Nor does reading Sebald help modern understanding of Browne either in recognising the achievements of Huntley and Green that the 1658 discourses are two halves of a diptych which answer and mirror in each other in imagery, truths and subject-matter.

In this context recent American editions by NYRB as edited by S. Greenblatt have rendered the reader of Browne a grave disservice, wilfully misrepresenting Browne's artistic vision. Whether this is misrepresentation originates from either wilfulness or ignorance hardly matters as the damage has been done. Amusingly I read somewhere that Greenblatt believes 'The Garden of Cyrus' to be a discourse on horticulture, probably the strongest evidence yet that he has not actually ever read the discourse whatsoever.

Browne has, in conclusion invariably attracted as many bad critics as good, and will continue to do while readers fail to recognise the the harmonious balance, not schism, between religious faith and science in Browne alongside the deep influence of hermetic philosophy and Christianity upon him.

Zed said...

Thanks for the Finch, Endicott et al. recommendations; I'll try and get them from the library. I should say that I wasn't citing Gosse as an impartial critic of Browne -- this should be clear enough from my post -- but more as an instance of Browne's "critical heritage." I would say something similar about Sebald or Borges.
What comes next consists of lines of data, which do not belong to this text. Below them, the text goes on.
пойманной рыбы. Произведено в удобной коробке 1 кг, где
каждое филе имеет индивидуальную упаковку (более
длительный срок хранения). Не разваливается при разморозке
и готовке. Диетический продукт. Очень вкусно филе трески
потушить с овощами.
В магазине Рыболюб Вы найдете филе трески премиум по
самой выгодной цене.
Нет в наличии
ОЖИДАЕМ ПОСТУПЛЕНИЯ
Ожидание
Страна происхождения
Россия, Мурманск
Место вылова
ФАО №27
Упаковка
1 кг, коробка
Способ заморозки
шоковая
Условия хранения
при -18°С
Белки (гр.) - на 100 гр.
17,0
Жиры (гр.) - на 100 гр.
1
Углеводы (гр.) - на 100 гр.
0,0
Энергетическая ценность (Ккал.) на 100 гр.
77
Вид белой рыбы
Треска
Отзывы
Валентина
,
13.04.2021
On the ca. 1900 view of Saintsbury and Gosse and Strachey, Browne is primarily admirable as a prose stylist; it is an odd fate for such a writer to have influenced chiefly foreigners, and to have come back to mainstream Anglophone consciousness through WGS. And obviously neither of these writers had a full critical appreciation of Browne. (Although this is partly beside the point; it is also true that Eliot didn't have a full critical appreciation of Donne or Marvell.)

I agree, of course, that it is irritating that the NYRB edition doesn't publish the Garden of Cyrus along with Urn-Burial, especially as it is so short; but the Garden is the least accessible of Browne's works, and Urn-Burial the most accessible.